This is the time of year for predictions. The broad consensus of stock market
predictions a year ago was that the S & P 500 Stock Index might be up a small
percentage at best, following a near 12% rise in 2016. For the year just ended, the
index was up 21.8%. So much for predictions! Fifty years ago, John Detmer, my
mentor, told me that a market prognosticator has as much chance of being right as a
coin flipper. Over my career, he has proven to be right. Yet, we all (including me)
read and listen to the predictions of “gurus” with interest. While these forecasts are
entertaining, they can be quite detrimental to long term investment performance if
we act on them, no matter how convincingly they are presented.
Morgan Stanley did a study in 2015 showing that the return on the S & P 500 Index
for the 25 year period 1990 – 2015 was 9.2%. However, if one missed the best 45
days during that period the return was 0.4%. In addition, the good days and good
years seemed to come when least expected.

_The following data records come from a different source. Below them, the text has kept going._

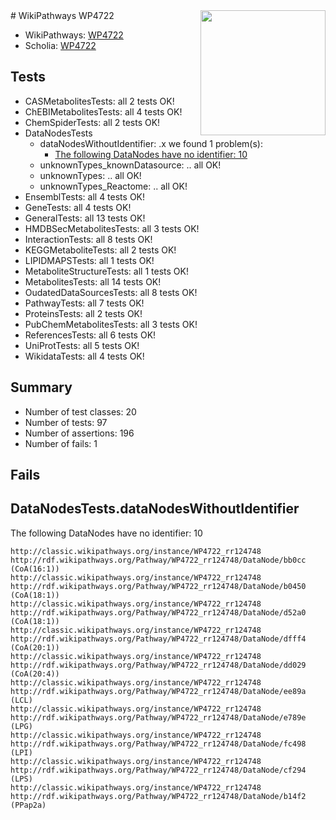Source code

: <img style="float: right; width: 200px" src="https://upload.wikimedia.org/wikipedia/commons/thumb/8/83/Wplogo_with_text_500.png/640px-Wplogo_with_text_500.png" />
# WikiPathways WP4722

* WikiPathways: [WP4722](https://wikipathways.org/pathways/WP4722)
* Scholia: [WP4722](https://scholia.toolforge.org/wikipathways/WP4722)
## Tests
* CASMetabolitesTests: all 2 tests OK!
* ChEBIMetabolitesTests: all 4 tests OK!
* ChemSpiderTests: all 2 tests OK!
* DataNodesTests
    * dataNodesWithoutIdentifier: .x we found 1 problem(s):
        * [The following DataNodes have no identifier: 10](#8792c490)
    * unknownTypes_knownDatasource: .. all OK!
    * unknownTypes: .. all OK!
    * unknownTypes_Reactome: .. all OK!
* EnsemblTests: all 4 tests OK!
* GeneTests: all 4 tests OK!
* GeneralTests: all 13 tests OK!
* HMDBSecMetabolitesTests: all 3 tests OK!
* InteractionTests: all 8 tests OK!
* KEGGMetaboliteTests: all 2 tests OK!
* LIPIDMAPSTests: all 1 tests OK!
* MetaboliteStructureTests: all 1 tests OK!
* MetabolitesTests: all 14 tests OK!
* OudatedDataSourcesTests: all 8 tests OK!
* PathwayTests: all 7 tests OK!
* ProteinsTests: all 2 tests OK!
* PubChemMetabolitesTests: all 3 tests OK!
* ReferencesTests: all 6 tests OK!
* UniProtTests: all 5 tests OK!
* WikidataTests: all 4 tests OK!


## Summary

* Number of test classes: 20
* Number of tests: 97
* Number of assertions: 196
* Number of fails: 1

## Fails

<a name="8792c490" />

## DataNodesTests.dataNodesWithoutIdentifier

The following DataNodes have no identifier: 10
```
http://classic.wikipathways.org/instance/WP4722_rr124748 http://rdf.wikipathways.org/Pathway/WP4722_rr124748/DataNode/bb0cc (CoA(16:1))
http://classic.wikipathways.org/instance/WP4722_rr124748 http://rdf.wikipathways.org/Pathway/WP4722_rr124748/DataNode/b0450 (CoA(18:1))
http://classic.wikipathways.org/instance/WP4722_rr124748 http://rdf.wikipathways.org/Pathway/WP4722_rr124748/DataNode/d52a0 (CoA(18:1))
http://classic.wikipathways.org/instance/WP4722_rr124748 http://rdf.wikipathways.org/Pathway/WP4722_rr124748/DataNode/dfff4 (CoA(20:1))
http://classic.wikipathways.org/instance/WP4722_rr124748 http://rdf.wikipathways.org/Pathway/WP4722_rr124748/DataNode/dd029 (CoA(20:4))
http://classic.wikipathways.org/instance/WP4722_rr124748 http://rdf.wikipathways.org/Pathway/WP4722_rr124748/DataNode/ee89a (LCL)
http://classic.wikipathways.org/instance/WP4722_rr124748 http://rdf.wikipathways.org/Pathway/WP4722_rr124748/DataNode/e789e (LPG)
http://classic.wikipathways.org/instance/WP4722_rr124748 http://rdf.wikipathways.org/Pathway/WP4722_rr124748/DataNode/fc498 (LPI)
http://classic.wikipathways.org/instance/WP4722_rr124748 http://rdf.wikipathways.org/Pathway/WP4722_rr124748/DataNode/cf294 (LPS)
http://classic.wikipathways.org/instance/WP4722_rr124748 http://rdf.wikipathways.org/Pathway/WP4722_rr124748/DataNode/b14f2 (PPap2a)
```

To me, the message is clear. Unless you get lucky like the coin flipper who calls it
right three times in a row, you have to stay invested to earn the return that equities
have to offer. You can’t afford to miss those 45 “best days” and there is no way to
predict them. For my part, I will continue to listen to the predictions for
entertainment, but spend my time looking for stocks that will create long term
value, if they are held through those unpredictable market cycles.